In your reply, repeat every entry exactly and skip over each picture.

Information supplied>
=== Begin Enclosure ===

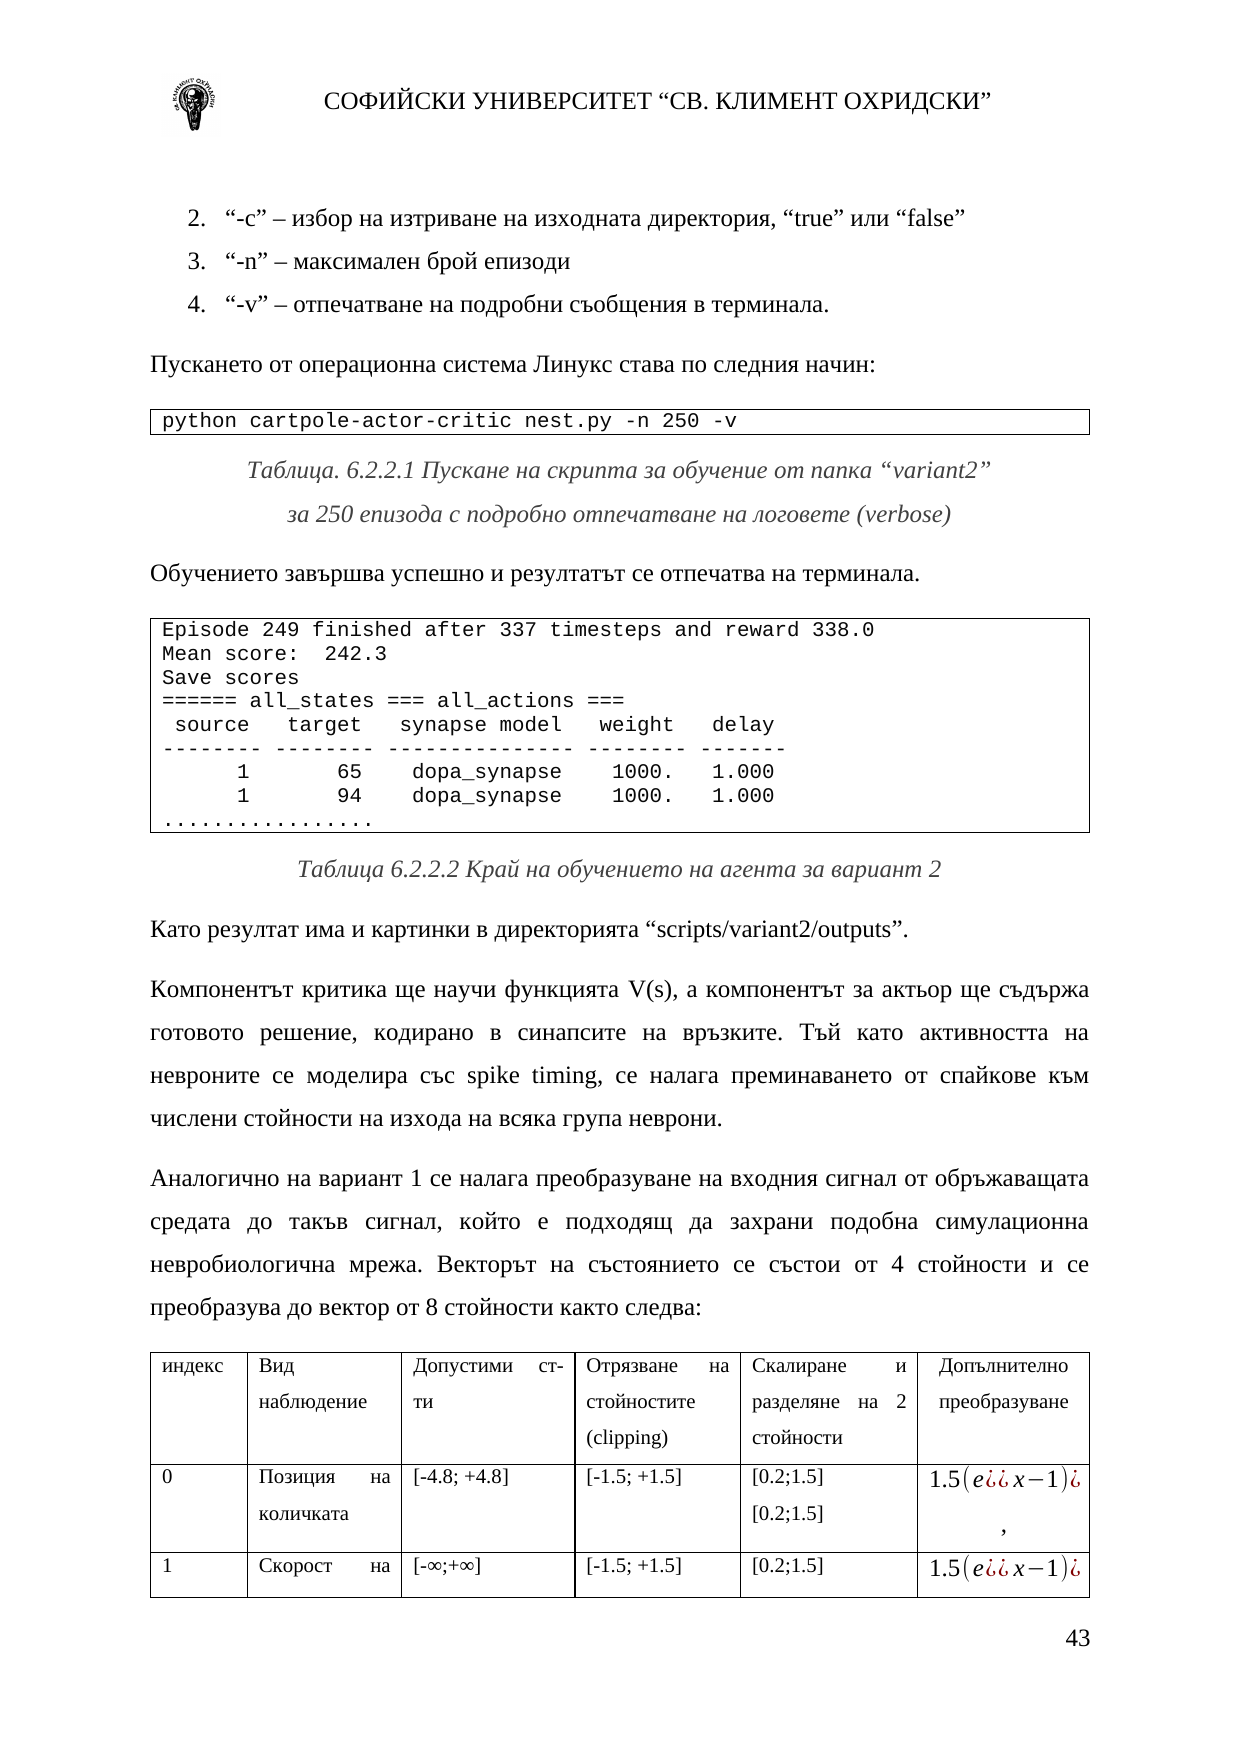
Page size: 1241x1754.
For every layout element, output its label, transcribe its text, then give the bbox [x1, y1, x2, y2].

picture [161, 73, 222, 137]
table_header Допустими ст-ти [402, 1353, 574, 1463]
text Аналогично на вариант 1 се налага преобразуване на входния сигнал от обръжаващата средата до такъв сигнал, който е подходящ да захрани подобна симулационна невробиологична мрежа. Векторът на състоянието се състои от 4 стойности и се преобразува до вектор от 8 стойности както следва: [150, 1163, 1090, 1321]
table_cell [-∞;+∞] [402, 1553, 574, 1597]
text Обучението завършва успешно и резултатът се отпечатва на терминала. [150, 558, 1090, 587]
table_header Вид наблюдение [248, 1353, 401, 1463]
text Пускането от операционна система Линукс става по следния начин: [150, 349, 1090, 378]
text Таблица. 6.2.2.1 Пускане на скрипта за обучение от папка “variant2” за 250 епизода с подробно отпечатване на логовете (verbose) [233, 456, 1007, 527]
table_header Допълнително преобразуване [918, 1353, 1089, 1463]
table_cell 0 [151, 1465, 247, 1552]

=== End Enclosure ===

The answer>
Page size: 1241x1754.
For every layout element, output its label, transcribe its text, then give the bbox [x1, y1, x2, y2].

picture [161, 73, 222, 137]
table_header Допустими ст-ти [402, 1353, 574, 1463]
text Аналогично на вариант 1 се налага преобразуване на входния сигнал от обръжаващата средата до такъв сигнал, който е подходящ да захрани подобна симулационна невробиологична мрежа. Векторът на състоянието се състои от 4 стойности и се преобразува до вектор от 8 стойности както следва: [150, 1163, 1090, 1321]
table_cell [-∞;+∞] [402, 1553, 574, 1597]
text Обучението завършва успешно и резултатът се отпечатва на терминала. [150, 558, 1090, 587]
table_header Вид наблюдение [248, 1353, 401, 1463]
text Пускането от операционна система Линукс става по следния начин: [150, 349, 1090, 378]
text Таблица. 6.2.2.1 Пускане на скрипта за обучение от папка “variant2” за 250 епизода с подробно отпечатване на логовете (verbose) [233, 456, 1007, 527]
table_header Допълнително преобразуване [918, 1353, 1089, 1463]
table_cell 0 [151, 1465, 247, 1552]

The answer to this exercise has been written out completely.